The pandemic has further eroded America’s relative standing. Life expectancy of course fell in most developed countries in 2020, but on average it fell much less than in the United States. In 2021, moreover, life expectancy began to rise again in many other developed countries, even as it continued to decline here. According to one recent study that compares the United States with a group of twenty-one other rich countries, the gap in life expectancy between America and its “peers” widened from 3.4 to 5.5 years between 2019 and 2021.3
Less Than in Bangladesh
With life expectancy, as with most things, averages rarely tell the whole story. It is by now well documented that morbidity and mortality in America are increasingly skewed by income and educational attainment. At least until the pandemic struck, life expectancy was still rising, albeit slowly, for those Americans who are more affluent and better educated, while it was falling for those who are not.

Dataset entries
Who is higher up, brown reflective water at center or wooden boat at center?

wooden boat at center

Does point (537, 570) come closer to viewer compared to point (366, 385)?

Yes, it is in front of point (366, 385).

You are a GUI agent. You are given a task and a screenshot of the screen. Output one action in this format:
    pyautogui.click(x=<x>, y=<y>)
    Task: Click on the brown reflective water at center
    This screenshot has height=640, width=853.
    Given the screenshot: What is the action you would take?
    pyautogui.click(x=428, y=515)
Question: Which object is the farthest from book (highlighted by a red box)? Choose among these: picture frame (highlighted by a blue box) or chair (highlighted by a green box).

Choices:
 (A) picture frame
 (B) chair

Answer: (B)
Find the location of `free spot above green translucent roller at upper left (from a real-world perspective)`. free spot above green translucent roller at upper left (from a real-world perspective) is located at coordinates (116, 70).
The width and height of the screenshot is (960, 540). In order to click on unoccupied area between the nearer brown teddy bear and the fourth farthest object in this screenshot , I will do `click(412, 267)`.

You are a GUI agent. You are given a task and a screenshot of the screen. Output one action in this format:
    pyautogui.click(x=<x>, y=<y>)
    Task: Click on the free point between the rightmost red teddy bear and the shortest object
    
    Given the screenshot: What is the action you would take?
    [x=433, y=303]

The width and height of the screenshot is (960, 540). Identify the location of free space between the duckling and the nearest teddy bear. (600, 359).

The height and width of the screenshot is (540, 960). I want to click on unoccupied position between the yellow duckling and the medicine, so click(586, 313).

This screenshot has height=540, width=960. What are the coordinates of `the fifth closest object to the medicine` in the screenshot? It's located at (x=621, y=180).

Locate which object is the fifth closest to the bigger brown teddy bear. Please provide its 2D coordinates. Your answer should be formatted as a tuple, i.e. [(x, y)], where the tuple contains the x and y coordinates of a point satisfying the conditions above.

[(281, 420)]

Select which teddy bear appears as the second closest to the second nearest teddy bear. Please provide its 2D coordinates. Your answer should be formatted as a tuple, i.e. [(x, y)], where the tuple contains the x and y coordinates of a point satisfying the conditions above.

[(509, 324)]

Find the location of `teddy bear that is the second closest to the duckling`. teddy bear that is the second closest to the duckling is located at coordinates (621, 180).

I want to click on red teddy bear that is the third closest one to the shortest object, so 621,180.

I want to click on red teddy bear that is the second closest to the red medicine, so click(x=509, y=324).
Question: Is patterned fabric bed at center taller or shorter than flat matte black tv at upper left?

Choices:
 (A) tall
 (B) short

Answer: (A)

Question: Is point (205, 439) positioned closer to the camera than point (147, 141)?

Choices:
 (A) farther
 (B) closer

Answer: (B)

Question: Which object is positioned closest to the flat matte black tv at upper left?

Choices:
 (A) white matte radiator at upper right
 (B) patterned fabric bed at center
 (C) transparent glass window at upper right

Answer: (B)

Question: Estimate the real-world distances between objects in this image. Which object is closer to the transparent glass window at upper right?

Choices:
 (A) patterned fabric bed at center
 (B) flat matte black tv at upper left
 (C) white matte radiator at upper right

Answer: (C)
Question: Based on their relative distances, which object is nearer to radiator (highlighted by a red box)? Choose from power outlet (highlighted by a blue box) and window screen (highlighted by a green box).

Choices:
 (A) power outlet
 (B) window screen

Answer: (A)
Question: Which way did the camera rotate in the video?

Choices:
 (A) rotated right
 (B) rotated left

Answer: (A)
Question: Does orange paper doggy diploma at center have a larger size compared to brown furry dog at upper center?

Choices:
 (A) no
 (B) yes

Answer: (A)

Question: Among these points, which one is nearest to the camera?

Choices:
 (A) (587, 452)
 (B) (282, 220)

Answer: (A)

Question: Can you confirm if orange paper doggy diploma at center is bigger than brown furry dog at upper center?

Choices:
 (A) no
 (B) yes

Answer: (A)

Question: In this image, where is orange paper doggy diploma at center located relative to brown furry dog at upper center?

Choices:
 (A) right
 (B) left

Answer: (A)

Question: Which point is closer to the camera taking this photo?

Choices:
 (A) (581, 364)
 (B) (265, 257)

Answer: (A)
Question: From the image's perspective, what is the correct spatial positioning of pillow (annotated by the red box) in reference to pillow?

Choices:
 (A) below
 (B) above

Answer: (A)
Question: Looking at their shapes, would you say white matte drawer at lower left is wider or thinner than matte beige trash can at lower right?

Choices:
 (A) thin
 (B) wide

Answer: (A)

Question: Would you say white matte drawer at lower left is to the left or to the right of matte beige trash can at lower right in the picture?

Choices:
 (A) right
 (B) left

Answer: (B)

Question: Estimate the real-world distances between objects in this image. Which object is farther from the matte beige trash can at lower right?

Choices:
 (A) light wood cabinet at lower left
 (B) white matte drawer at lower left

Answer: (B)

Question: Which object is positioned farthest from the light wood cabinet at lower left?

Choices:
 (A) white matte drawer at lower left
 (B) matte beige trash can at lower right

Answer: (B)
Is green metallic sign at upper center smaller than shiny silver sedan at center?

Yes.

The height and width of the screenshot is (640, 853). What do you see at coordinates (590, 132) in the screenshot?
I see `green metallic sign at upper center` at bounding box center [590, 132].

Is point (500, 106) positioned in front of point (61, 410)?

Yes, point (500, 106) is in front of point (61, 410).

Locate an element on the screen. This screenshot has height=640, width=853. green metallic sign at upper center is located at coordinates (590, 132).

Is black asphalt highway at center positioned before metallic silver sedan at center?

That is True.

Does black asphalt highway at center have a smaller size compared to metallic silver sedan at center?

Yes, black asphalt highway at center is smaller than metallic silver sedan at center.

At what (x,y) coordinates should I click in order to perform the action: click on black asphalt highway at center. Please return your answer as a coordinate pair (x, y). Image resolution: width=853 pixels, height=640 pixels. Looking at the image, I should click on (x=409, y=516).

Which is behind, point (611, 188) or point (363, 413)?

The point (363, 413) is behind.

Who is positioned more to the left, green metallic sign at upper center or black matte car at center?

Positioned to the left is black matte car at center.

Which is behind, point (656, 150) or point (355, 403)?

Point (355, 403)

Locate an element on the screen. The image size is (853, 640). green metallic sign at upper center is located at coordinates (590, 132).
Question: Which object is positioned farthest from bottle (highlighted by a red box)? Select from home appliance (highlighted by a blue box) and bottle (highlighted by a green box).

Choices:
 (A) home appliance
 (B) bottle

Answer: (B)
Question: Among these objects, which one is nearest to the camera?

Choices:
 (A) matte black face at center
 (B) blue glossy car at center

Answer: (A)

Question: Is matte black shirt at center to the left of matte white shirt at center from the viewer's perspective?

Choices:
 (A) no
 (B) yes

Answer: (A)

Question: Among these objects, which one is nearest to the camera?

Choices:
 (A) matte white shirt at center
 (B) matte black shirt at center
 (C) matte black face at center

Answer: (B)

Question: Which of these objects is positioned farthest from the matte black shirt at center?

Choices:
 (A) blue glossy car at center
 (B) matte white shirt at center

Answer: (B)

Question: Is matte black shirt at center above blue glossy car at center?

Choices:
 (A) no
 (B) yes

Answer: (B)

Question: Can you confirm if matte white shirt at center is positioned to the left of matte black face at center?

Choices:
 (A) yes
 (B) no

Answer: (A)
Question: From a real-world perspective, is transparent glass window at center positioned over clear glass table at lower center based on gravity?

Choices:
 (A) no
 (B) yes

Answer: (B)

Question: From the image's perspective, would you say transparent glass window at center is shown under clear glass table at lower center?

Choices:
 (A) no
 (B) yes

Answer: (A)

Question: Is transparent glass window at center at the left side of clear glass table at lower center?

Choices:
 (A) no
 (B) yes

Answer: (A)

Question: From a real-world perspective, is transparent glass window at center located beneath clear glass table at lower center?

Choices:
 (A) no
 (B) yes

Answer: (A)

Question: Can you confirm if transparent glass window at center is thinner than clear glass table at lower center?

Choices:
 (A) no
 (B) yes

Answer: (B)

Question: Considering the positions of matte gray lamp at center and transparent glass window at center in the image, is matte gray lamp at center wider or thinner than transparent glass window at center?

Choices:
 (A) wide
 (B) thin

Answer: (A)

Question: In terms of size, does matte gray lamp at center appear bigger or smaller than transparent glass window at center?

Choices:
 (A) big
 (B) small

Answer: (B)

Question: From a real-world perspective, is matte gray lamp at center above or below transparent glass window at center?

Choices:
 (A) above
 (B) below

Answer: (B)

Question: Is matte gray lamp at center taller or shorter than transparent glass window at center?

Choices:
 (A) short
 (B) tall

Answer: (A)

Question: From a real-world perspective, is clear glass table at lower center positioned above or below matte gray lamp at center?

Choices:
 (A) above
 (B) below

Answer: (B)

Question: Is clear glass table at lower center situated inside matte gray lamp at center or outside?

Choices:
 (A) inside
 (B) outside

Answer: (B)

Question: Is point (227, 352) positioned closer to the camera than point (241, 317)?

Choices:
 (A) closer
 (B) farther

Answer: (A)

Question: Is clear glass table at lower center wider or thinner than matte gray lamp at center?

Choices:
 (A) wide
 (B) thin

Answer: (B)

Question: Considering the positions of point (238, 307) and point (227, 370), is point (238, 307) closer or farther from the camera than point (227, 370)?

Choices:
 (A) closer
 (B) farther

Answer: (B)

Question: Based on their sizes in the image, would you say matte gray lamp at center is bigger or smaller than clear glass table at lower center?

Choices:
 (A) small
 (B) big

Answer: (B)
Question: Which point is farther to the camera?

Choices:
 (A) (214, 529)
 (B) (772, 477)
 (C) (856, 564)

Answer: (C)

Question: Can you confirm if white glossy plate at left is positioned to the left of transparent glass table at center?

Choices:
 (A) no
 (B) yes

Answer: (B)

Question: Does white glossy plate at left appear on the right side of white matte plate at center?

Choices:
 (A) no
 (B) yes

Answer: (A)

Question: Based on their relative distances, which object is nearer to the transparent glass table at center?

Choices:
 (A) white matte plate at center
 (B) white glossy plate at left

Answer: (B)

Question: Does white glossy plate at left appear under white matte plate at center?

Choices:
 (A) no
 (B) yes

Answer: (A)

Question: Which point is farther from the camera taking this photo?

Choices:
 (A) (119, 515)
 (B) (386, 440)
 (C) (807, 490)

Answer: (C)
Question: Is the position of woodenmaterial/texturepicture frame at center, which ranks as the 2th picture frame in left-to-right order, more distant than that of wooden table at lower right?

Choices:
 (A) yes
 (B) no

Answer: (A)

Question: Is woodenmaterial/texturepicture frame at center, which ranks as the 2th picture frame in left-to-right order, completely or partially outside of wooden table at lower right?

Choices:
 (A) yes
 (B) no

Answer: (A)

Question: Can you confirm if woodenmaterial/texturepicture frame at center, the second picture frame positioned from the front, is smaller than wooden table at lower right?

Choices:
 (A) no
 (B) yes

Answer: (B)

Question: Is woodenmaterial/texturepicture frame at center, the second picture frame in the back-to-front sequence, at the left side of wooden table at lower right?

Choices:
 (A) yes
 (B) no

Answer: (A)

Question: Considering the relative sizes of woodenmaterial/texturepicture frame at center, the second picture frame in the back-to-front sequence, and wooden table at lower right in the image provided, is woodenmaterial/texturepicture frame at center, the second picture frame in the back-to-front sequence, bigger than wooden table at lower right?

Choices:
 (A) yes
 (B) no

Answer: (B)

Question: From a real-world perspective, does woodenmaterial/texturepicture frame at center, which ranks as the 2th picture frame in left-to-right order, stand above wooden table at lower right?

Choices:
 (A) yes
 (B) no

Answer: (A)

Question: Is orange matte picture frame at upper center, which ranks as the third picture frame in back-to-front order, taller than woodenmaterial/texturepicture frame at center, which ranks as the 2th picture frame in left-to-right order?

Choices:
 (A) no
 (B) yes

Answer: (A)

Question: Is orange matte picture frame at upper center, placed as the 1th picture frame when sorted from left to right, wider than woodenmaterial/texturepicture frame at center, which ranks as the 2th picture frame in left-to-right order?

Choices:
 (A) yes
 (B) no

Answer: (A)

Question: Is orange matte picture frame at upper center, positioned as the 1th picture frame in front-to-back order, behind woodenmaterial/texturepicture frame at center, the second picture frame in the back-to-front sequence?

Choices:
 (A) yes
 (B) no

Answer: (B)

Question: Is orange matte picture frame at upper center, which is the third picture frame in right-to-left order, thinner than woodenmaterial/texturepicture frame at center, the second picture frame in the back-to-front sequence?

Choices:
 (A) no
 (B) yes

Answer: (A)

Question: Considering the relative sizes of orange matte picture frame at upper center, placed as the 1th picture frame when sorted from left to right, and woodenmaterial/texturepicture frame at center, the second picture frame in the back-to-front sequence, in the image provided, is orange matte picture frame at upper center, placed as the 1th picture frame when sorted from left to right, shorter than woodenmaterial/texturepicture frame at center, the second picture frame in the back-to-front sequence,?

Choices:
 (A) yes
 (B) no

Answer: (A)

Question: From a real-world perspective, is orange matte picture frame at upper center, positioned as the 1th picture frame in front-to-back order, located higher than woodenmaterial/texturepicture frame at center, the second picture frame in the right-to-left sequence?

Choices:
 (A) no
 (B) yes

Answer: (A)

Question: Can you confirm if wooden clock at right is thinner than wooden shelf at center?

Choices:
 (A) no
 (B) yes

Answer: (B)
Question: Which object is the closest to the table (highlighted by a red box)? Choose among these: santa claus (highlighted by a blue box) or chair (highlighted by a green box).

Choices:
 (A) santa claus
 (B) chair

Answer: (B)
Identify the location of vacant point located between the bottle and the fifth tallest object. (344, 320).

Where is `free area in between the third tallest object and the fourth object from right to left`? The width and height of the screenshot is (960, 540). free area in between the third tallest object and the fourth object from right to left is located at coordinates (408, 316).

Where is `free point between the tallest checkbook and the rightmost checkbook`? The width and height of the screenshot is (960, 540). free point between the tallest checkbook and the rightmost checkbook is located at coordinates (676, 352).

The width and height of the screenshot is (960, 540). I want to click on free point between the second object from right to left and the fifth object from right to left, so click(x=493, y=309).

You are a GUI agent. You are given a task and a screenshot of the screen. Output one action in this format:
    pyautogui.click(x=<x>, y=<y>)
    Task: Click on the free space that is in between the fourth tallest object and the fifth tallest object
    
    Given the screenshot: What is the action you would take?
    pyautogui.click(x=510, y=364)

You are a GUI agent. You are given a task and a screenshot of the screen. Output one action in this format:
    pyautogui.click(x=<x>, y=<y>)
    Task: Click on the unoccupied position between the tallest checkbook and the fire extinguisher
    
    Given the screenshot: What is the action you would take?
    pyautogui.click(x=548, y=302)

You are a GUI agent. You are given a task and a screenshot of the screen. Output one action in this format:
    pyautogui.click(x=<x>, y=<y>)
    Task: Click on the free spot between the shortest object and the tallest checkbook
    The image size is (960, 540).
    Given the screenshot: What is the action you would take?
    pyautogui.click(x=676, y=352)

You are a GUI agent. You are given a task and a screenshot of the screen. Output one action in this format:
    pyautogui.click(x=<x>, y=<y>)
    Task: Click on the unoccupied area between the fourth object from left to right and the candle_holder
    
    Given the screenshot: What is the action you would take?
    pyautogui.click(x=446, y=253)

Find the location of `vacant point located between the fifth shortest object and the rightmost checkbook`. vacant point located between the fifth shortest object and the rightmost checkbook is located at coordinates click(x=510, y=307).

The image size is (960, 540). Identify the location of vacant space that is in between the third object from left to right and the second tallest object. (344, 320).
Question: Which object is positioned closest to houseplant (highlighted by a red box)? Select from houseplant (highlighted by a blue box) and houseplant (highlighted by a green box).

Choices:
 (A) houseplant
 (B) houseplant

Tasks to carry out
- A) According to the study cited in the passage on American life expectancy, how did the gap in life expectancy between the United States and its twenty-one peer countries change between 2019 and 2021?
- B) Extend the passage on American life expectancy onward from its final sentence.
The items bear no relation to the passage on American life expectancy.

Responses
- A) The gap widened from 3.4 to 5.5 years.

- B)
Given the differences in income and educational attainment across the fifty states, it is hardly surprising that there are also differences in life expectancy. What is surprising is how large the differences are. According to another recent CDC report, also released in late August, life expectancy in 2020 ranged from a low of 71.9 in Mississippi to a high of 80.7 in Hawaii.4 The gap between the state with the lowest life expectancy and the state with the highest is thus nearly twice as large as the gap between U.S. average life expectancy and the average for America’s developed world peers. Incredibly, life expectancy in fourteen states in 2020 was less than life expectancy in Argentina, while life expectancy in nine states was less than life expectancy in Iran. In one state, Mississippi, it was less than life expectancy in Bangladesh.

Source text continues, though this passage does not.